**Exercise details:** Your answer must consist of exactly the lines below, starting with the line with "M 381,411 L 413,273" and going on through the line with "M 587,172 L 619,41", and nothing else.

————————

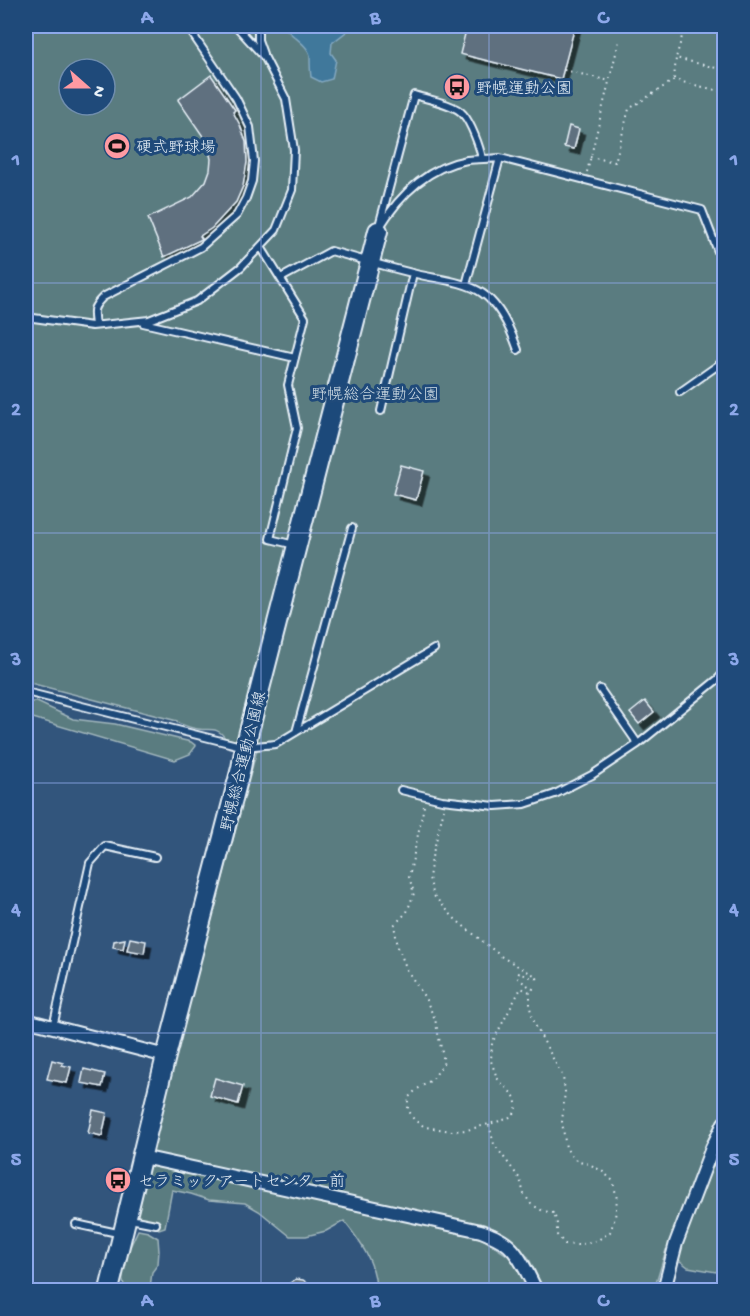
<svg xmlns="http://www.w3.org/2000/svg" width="750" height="1316" viewBox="0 0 750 1316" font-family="'Gochi Hand','Klee One',sans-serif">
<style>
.green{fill:#5a7c80;stroke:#a1b6bc;stroke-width:1.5;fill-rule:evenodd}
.water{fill:#40789b;stroke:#83a8c0;stroke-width:1.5}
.building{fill:#5f6f7f;stroke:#e8f1f8;stroke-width:1.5;filter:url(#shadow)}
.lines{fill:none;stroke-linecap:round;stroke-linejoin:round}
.lane-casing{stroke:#e8f1f8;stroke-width:10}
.street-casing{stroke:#e8f1f8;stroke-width:16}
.secondary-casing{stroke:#e8f1f8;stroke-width:22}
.path{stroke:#e8f1f8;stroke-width:2;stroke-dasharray:1.5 4.5;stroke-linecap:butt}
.lane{stroke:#1f4a7a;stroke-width:6}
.street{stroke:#1f4a7a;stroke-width:12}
.secondary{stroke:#1f4a7a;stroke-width:18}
.grid{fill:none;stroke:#8da8ea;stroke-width:1.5;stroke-opacity:0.55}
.labels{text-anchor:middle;stroke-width:6;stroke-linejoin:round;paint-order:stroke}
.poi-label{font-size:16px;fill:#e8f1f8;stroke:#1f4a7a;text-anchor:start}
.park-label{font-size:16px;fill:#d3dfe6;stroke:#1f4a7a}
.street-label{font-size:16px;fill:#e8f1f8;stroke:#1f4a7a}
.neatline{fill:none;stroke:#8da8ea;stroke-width:2}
.grid-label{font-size:20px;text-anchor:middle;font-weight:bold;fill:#8da8ea}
</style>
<defs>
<filter id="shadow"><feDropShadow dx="5.5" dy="5.5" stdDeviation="0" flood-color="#0009"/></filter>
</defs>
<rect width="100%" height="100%" fill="#32557c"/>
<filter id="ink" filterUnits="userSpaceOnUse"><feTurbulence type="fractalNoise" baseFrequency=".0167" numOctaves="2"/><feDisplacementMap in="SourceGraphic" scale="12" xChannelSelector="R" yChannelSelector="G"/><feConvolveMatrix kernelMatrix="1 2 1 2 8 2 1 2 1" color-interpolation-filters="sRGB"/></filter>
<g filter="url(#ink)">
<!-- green -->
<path class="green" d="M 26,26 L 724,26 L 724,1261 L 716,1272 L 688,1267 L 666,1250 L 654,1290 L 544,1290 L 528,1257 L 495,1229 L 433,1215 L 480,1237 L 512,1258 L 527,1273 L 534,1290 L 376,1290 C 376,1263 360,1241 344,1221 L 326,1231 L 306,1236 L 290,1236 L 259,1211 L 245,1203 L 209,1200 L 191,1194 L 172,1190 L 165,1227 L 159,1229 L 136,1215 L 168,1083 L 259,742 L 242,737 L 234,740 L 225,738 C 217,726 210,731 198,729 C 191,728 184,725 178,723 L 177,721 L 26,682 ZM 69,69 L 105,69 L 105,105 L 69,105 Z
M 26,702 L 37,702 L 73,719 L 115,724 L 191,742 L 196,746 L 190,754 L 175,760 L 26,716 Z
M 138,1230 L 148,1232 L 158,1238 L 159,1251 L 158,1264 L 152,1272 L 150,1288 L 148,1290 L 126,1290 C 116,1271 129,1249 138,1230 Z"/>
<!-- water -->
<path class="water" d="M 286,26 L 348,26 L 346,32 L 332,43 L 331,53 L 336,60 L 332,79 L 321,82 L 311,77 C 310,70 310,63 310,56 C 309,46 293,37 286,29 Z"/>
<!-- building -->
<path class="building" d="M 467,26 L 575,26 L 561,79 L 460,54 Z
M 211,75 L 235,110 L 233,112 L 240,125 L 246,142 L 247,162 L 243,186 L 236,202 L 212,228 L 200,236 L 202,239 L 164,257 L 148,218 L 192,197 L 206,181 L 210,170 L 211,159 L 207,142 L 178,100 Z
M 569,126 L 579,129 L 574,149 L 564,147 Z
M 401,465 L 424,471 L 416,500 L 393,494 Z
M 645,701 L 654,712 L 639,724 L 630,713 Z
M 130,938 L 146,941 L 144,953 L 127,950 Z
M 125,939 L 123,949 L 113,947 L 114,941 Z
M 52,1060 L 63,1063 L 62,1065 L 71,1067 L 67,1083 L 47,1079 Z
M 84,1069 L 105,1074 L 102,1087 L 81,1083 Z
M 215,1078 L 243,1086 L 238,1104 L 210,1096 Z
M 93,1110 L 107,1113 L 102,1136 L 88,1133 Z
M 296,1279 L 303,1280 L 306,1282 L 308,1284 L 308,1290 L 290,1290 L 288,1289 L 290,1283 Z"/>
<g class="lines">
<defs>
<path id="lane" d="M 258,26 L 258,40 L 263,54
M 380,222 L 414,95 C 427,99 455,104 463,114 C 471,123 480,147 482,159
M 378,230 C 398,197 427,167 467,160 C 478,159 489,159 500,158 L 702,210 L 724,267
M 261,247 L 305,318 L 288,385 L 297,428 L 270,539 L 295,545
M 281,278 L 331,251 C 359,259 387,267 416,274 C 436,279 465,281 482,293 C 500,305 511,330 518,350
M 466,285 L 500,158
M 26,317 L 92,326 L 149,320 L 197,301 L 241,267 L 276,230 L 292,190 L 294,150 L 286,99 L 265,58 L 236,26
M 143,323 L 295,358
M 95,325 C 93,310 92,308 103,297 L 201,247 L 237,215 L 246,198 L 252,181 L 254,161 L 250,127 L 236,98 L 187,26
M 680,392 L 724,361
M 381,411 L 413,273
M 600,689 L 638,744
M 26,692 L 245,747 L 276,744 L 434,649
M 296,732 L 352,528
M 401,790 L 442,800 L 495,806 L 525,804 L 555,794 L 592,775 L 638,744 L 718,679 L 724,672
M 53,1027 L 90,863 L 105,846 L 155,857
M 130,1219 L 156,1224
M 76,1224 L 122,1234"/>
<path id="street" d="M 26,1020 L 166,1056
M 142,1157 L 481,1231 C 491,1235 504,1240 511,1248 C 522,1259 529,1277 536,1290
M 664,1290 L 676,1243 L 712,1148 L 724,1123"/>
<path id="secondary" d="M 109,1290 L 166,1056 L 241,768 L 245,747 L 378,231"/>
</defs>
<!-- lane casing -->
<use href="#lane" class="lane-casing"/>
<!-- street casing -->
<use href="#street" class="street-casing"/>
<!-- secondary casing -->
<use href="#secondary" class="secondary-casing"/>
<!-- path -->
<path class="path" d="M 685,26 L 676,58 L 724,70
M 564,70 L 610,81
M 674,79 L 676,58
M 590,157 L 615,162 L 629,109 L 674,80 L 724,92
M 587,172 L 619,41
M 424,806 L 409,877 L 414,893 L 407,912 L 394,925 L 398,947 L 407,970 L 425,998 L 435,1019 L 444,1062 L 433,1079 L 416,1090 L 408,1098 L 408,1109 L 414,1120 L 425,1127 L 452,1131 L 467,1130 L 507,1119 L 514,1114 L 517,1106 L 514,1096 L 497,1078 L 491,1061 L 492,1043 L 521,988 L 530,992 L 533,989 L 517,978 L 519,973 L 539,980 L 534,975 L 502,957 L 456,920 L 434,896 L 429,878 L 432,857 L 444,809
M 489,1125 L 494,1144 L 520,1179 L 524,1194 L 531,1204 L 543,1211 L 554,1213 L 557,1224 L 557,1235 L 565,1244 L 578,1245 L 598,1240 L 610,1232 L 615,1218 L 617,1199 L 613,1181 L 602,1171 L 591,1165 L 574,1159 L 566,1148 L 562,1122 L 565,1091 L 563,1077 L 535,1025 L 530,1008 L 530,992"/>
<!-- lane -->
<use href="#lane" class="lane"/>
<!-- street -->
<use href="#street" class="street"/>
<!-- secondary -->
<use href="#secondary" class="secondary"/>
</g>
</g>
<!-- grid -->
<path class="grid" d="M 261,26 L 261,1290M 489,26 L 489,1290M 26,283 L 724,283M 26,533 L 724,533M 26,783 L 724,783M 26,1033 L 724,1033"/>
<!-- icons -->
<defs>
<symbol id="bus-disc" viewBox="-11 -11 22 22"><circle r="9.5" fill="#ff9aa2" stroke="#1f4a7a"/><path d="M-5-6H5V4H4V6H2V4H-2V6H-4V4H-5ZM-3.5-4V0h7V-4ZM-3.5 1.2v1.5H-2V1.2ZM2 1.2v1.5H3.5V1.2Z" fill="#111"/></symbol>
<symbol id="stadium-disc" viewBox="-11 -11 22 22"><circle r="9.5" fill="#ff9aa2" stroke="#1f4a7a"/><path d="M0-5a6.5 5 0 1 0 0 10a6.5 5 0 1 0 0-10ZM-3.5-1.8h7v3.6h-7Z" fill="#111"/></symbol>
</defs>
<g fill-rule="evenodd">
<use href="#bus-disc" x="442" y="72" width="30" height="30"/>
<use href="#stadium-disc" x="102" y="131" width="30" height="30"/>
<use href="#bus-disc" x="103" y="1165" width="30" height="30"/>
</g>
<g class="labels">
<!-- poi labels -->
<g class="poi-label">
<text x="476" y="93">野幌運動公園</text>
<text x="136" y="152">硬式野球場</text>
<text x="138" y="1186">セラミックアートセンター前</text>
</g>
<!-- park labels -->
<g class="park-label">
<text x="375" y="399">野幌総合運動公園</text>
</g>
<!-- street labels -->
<g class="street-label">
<text transform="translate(242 761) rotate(-76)" y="6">野幌総合運動公園線</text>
</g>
</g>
<!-- margin -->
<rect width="750" height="1316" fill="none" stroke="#1f4a7a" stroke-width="66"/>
<!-- north arrow -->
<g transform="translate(87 87) rotate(111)"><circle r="28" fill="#1f4a7a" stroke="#6f8dac" stroke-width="1.5"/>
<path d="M0-4.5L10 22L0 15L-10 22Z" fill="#ff9aa2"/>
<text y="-9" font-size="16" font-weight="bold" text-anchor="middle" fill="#e8f1f8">N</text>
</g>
<rect x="33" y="33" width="684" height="1250" class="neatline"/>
<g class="grid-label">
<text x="147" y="23">A</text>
<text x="375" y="23">B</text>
<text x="603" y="23">C</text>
<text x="16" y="165">1</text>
<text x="734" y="165">1</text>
<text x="16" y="415">2</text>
<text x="734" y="415">2</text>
<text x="16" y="665">3</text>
<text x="734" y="665">3</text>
<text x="16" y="915">4</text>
<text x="734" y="915">4</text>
<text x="16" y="1165">5</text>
<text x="734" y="1165">5</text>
<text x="147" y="1306">A</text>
<text x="375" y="1306">B</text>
<text x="603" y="1306">C</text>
</g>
</svg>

————————

**Task answer:**
M 381,411 L 413,273
M 600,689 L 638,744
M 26,692 L 245,747 L 276,744 L 434,649
M 296,732 L 352,528
M 401,790 L 442,800 L 495,806 L 525,804 L 555,794 L 592,775 L 638,744 L 718,679 L 724,672
M 53,1027 L 90,863 L 105,846 L 155,857
M 130,1219 L 156,1224
M 76,1224 L 122,1234"/>
<path id="street" d="M 26,1020 L 166,1056
M 142,1157 L 481,1231 C 491,1235 504,1240 511,1248 C 522,1259 529,1277 536,1290
M 664,1290 L 676,1243 L 712,1148 L 724,1123"/>
<path id="secondary" d="M 109,1290 L 166,1056 L 241,768 L 245,747 L 378,231"/>
</defs>
<!-- lane casing -->
<use href="#lane" class="lane-casing"/>
<!-- street casing -->
<use href="#street" class="street-casing"/>
<!-- secondary casing -->
<use href="#secondary" class="secondary-casing"/>
<!-- path -->
<path class="path" d="M 685,26 L 676,58 L 724,70
M 564,70 L 610,81
M 674,79 L 676,58
M 590,157 L 615,162 L 629,109 L 674,80 L 724,92
M 587,172 L 619,41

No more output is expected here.